◆ Exercise description: Please show each line of the listing where "Fernández" is present.

◆ Material for the task:

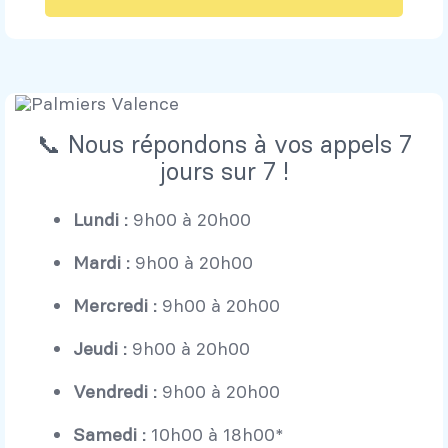
📞 Nous répondons à vos appels 7
jours sur 7 !
Lundi :
9h00 à 20h00
Mardi :
9h00 à 20h00
Mercredi :
9h00 à 20h00
Jeudi :
9h00 à 20h00
Vendredi :
9h00 à 20h00
Samedi :
10h00 à 18h00*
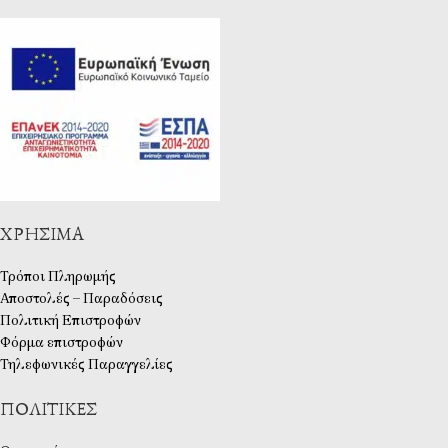
ΧΡΉΣΙΜΑ
Τρόποι Πληρωμής
Αποστολές – Παραδόσεις
Πολιτική Επιστροφών
Φόρμα επιστροφών
Τηλεφωνικές Παραγγελίες
ΠΟΛΙΤΙΚΈΣ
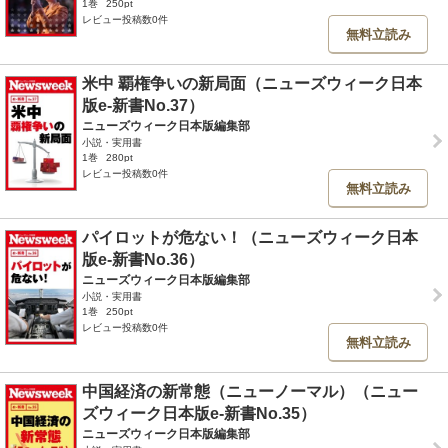
1巻
250pt
レビュー投稿数0件
無料立読み
米中 覇権争いの新局面（ニューズウィーク日本
版e-新書No.37）
ニューズウィーク日本版編集部
小説・実用書
1巻
280pt
レビュー投稿数0件
無料立読み
パイロットが危ない！（ニューズウィーク日本
版e-新書No.36）
ニューズウィーク日本版編集部
小説・実用書
1巻
250pt
レビュー投稿数0件
無料立読み
中国経済の新常態（ニューノーマル）（ニュー
ズウィーク日本版e-新書No.35）
ニューズウィーク日本版編集部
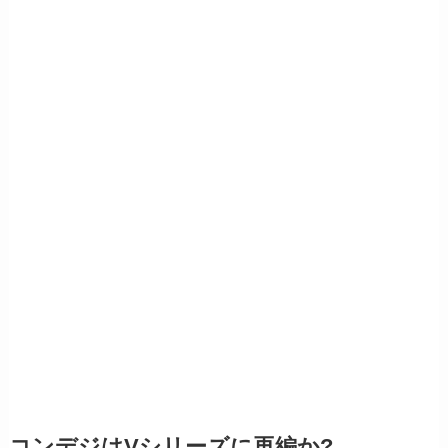
コンデジはVシリーズに再編か?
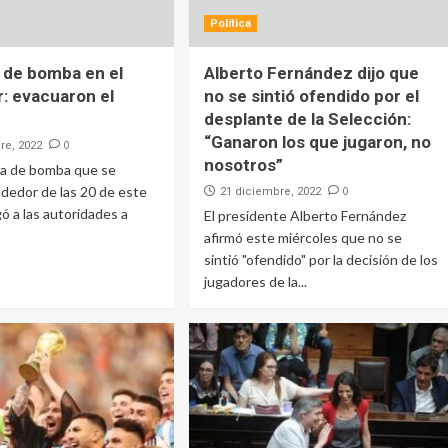
Política
de bomba en el
Alberto Fernández dijo que
: evacuaron el
no se sintió ofendido por el
desplante de la Selección:
“Ganaron los que jugaron, no
0
re, 2022
nosotros”
a de bomba que se
ededor de las 20 de este
0
21 diciembre, 2022
ó a las autoridades a
El presidente Alberto Fernández
afirmó este miércoles que no se
sintió "ofendido" por la decisión de los
jugadores de la...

◆ Task output:
Alberto Fernández dijo que
El presidente Alberto Fernández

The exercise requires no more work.